:: Problem to work on ::
Copy the text of every entry below word for word, leaving out the pictures.

[Data Boundary: Start]

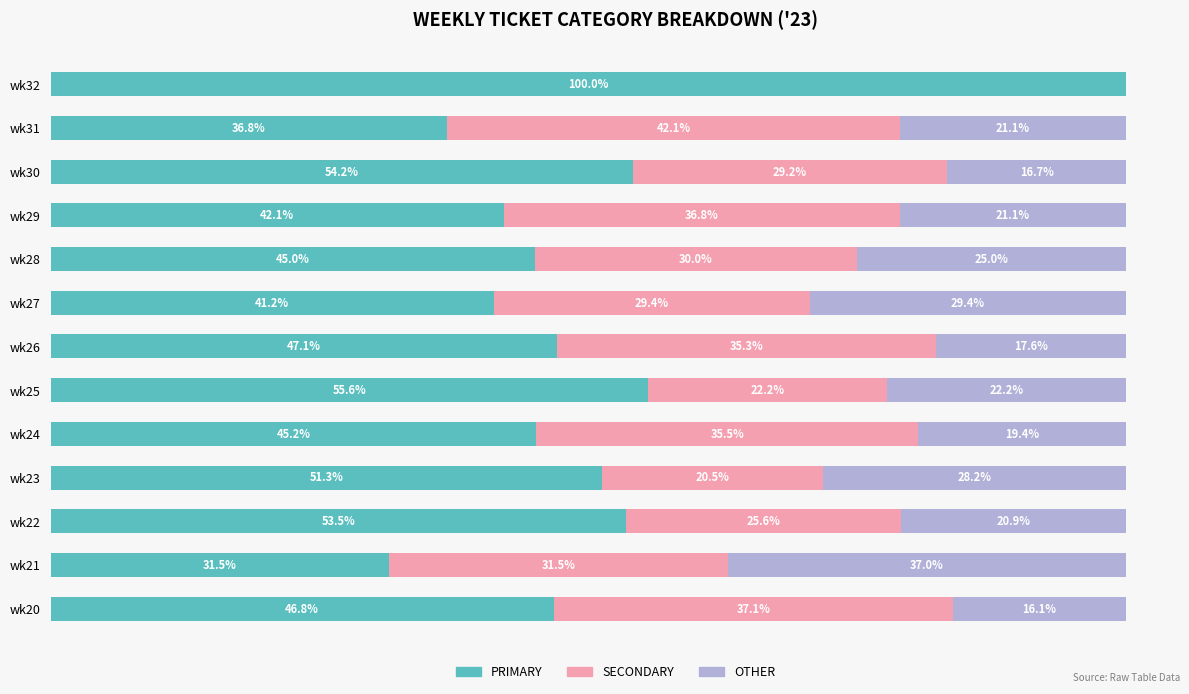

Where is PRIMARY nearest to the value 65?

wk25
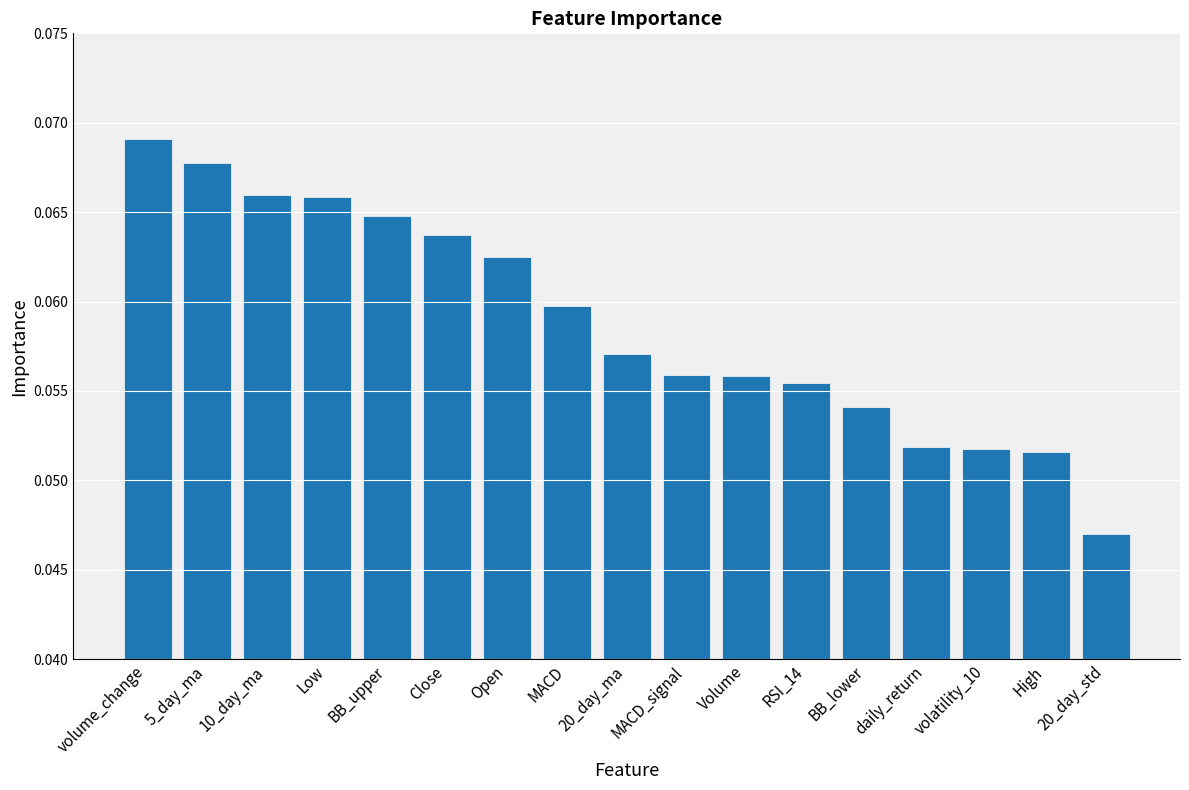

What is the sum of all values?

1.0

[Data Boundary: End]

:: Written response ::
Where is PRIMARY nearest to the value 65?

wk25

What is the sum of all values?

1.0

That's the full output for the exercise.